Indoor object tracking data
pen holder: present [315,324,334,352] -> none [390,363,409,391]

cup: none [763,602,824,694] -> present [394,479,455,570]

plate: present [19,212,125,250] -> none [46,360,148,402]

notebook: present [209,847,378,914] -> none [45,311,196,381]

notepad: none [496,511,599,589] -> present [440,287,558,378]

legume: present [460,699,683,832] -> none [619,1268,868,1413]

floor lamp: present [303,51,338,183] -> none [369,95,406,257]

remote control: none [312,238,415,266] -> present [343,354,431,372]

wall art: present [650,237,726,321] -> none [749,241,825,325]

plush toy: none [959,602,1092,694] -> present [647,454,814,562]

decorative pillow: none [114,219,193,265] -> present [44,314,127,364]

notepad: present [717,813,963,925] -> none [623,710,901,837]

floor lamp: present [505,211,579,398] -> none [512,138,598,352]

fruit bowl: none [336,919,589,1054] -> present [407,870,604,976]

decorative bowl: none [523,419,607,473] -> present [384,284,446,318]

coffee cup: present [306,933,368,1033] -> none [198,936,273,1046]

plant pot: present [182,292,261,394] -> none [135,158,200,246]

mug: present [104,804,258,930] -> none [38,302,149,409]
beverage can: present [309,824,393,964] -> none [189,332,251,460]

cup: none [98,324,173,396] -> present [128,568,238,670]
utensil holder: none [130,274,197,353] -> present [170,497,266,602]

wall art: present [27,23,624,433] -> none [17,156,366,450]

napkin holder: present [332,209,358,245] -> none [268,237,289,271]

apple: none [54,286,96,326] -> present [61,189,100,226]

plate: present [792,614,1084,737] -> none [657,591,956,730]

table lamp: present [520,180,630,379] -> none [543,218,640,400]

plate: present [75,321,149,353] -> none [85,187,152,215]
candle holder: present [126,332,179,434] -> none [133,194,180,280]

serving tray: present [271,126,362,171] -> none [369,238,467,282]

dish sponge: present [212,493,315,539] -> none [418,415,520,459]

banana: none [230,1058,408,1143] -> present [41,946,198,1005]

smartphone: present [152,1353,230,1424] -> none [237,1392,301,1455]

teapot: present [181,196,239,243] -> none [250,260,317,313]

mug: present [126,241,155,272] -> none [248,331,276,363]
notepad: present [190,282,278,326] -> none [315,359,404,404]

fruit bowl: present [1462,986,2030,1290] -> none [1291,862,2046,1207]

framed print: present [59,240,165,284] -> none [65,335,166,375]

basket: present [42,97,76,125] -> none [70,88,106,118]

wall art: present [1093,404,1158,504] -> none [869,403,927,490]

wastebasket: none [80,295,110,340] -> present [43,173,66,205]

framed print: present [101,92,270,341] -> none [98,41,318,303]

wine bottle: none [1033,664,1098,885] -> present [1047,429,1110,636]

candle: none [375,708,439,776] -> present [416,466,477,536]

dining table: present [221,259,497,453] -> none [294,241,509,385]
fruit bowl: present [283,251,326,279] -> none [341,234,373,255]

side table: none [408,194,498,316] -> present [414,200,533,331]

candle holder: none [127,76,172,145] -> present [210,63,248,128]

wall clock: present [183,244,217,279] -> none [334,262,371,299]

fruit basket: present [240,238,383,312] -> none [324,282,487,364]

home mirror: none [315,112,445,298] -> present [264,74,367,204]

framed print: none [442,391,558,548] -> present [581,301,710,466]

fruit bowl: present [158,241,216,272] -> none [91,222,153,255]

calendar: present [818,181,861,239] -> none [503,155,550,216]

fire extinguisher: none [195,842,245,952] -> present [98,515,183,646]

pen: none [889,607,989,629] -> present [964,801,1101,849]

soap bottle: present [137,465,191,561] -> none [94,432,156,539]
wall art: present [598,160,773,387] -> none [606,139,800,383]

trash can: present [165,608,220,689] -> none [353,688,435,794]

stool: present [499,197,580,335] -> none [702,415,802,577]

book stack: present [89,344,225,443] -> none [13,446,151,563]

■ WHAT TO WORK ON
Copy word for word the stretch of entries above from the line that has "notepad: present [190,282,278,326]" through the line that has "wall art: present [1093,404,1158,504]", both ends included, and nothing outside it.

■ RESULT OF THE EXERCISE
notepad: present [190,282,278,326] -> none [315,359,404,404]

fruit bowl: present [1462,986,2030,1290] -> none [1291,862,2046,1207]

framed print: present [59,240,165,284] -> none [65,335,166,375]

basket: present [42,97,76,125] -> none [70,88,106,118]

wall art: present [1093,404,1158,504] -> none [869,403,927,490]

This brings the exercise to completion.